В. В. Князев М. П. Плотников. "Русь": СофтДизайн; Тюмень; 1998
Напутствие
Двенадцать лет (1915-1927) потребовалось мне для того, чтобы из отдельных, разрозненных былин, сказок, сказаний и шаманских песен вогулов составить и написать "Янгал-маа". Целые месяцы в дымных юртах, землянках и берестяных чумах на берегах безымянных рек, в тайге, на границе карликовых лесов, где начинаются бесконечные просторы тундры, приходилось собирать по крупинкам у скупых и недоверчивых сказителей рассказы о богатыре Вазе, красавице аи-Ючо, злом боге Мейке, страшном прародителе Пенегезе, огненной птице Таукси, Нуме и многих других богах, шайтанах и героях "Янгал-маа". Прошло много лет, но и поныне я не могу забыть сгорбленную фигуру столетнего вогула -- сказителя Кутони, чум которого стоял в верховьях Горностаевой реки Сосс'я. Не могу забыть его слова: "Зачем скрывать стариковские рассказы? Напиши их маленькими словами, может быть, добрые люди помогут бедным маньси в их тяжелой жизни". Дед Кутоня покинул насиженный чум на Горностаевой реке; недалеко от русла ее, где стволы высоких сосен отливают медью, около одной из сосен, в густом папоротнике поместилась забытая могила, под холмиком лежит Кутоня, а на сучке сосны висит навсегда умолкнувший шаманский бубен. Шаман Кутоня, искушенный в гаданиях, конечно, не знал, что через несколько лет не только для маньси (вогулов), но и для всех угнетенных народов Сибири наступят светлые дни.
С любовью и признательностью всегда вспоминаю Кутоню, моего учителя вогульского языка -- вогула с Горностаевой реки, который помог мне открыть самый таинственный эпос -- вогульский эпос "Янгал-маа", рожденный в эпоху покорения русскими Сибири.
В неравной, продолжительной борьбе с русскими завоевателями иссякали силы маленького народа.

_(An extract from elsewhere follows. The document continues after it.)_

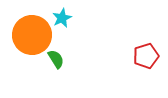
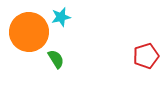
cyan star: moved 1 px left, 1 px up; rotated 12 degrees clockwise
orange circle: moved 3 px left, 3 px up
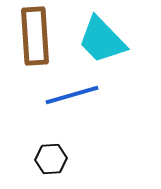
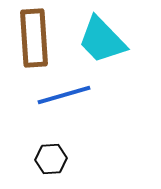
brown rectangle: moved 1 px left, 2 px down
blue line: moved 8 px left
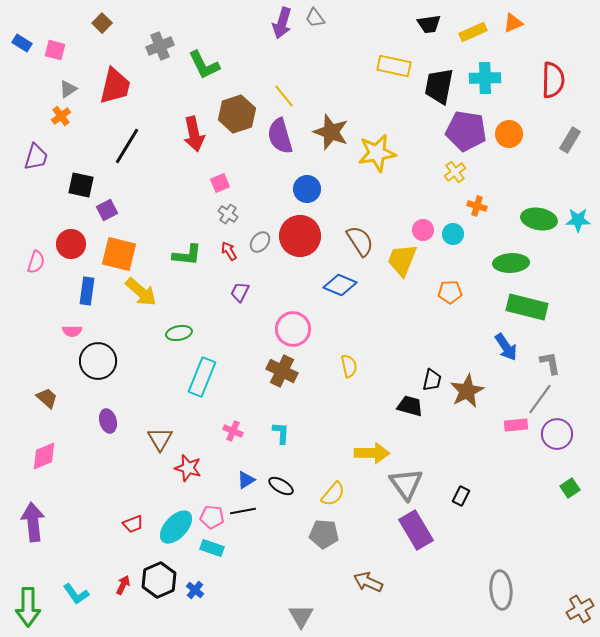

Но надежда на лучшее будущее в вогульском народе не умирала. Если татары долгое время ждали возвращения последнего хана -- Кучума, самоеды -- богатыря Итьте, обладателя мудрости семи богов и семи стран, то вогулы, потерявшие надежду в открытом бою сбросить тяжелое иго московских царей, создали своего богатыря-освободителя -- Вазу.
Вот почему рассказы, сказки, песни и былины о богатыре Вазе ревниво оберегались от постороннего уха недоверчивыми вогулами и не выходили за берестяные стены чумов.
Вот почему блестели глаза у сказителей этих чудесных рассказов и пьянели без вина их слушатели от гортанного монотонного напева о подвигах мадура Вазы.
Вогулы дождались богатыря-освободителя, он пришел, но не в образе музыканта с берегов таежной Ксенты, а в лице русского многомиллионного пролетариата.
Наивные сказки наивного народа, открывающие целый новый мир, не должны умереть в стенах берестяных чумов и дымных юрт.
Исполняя волю Кутони, вогула с Горностаевой реки, я отдаю на суд читателей его "стариковские рассказы".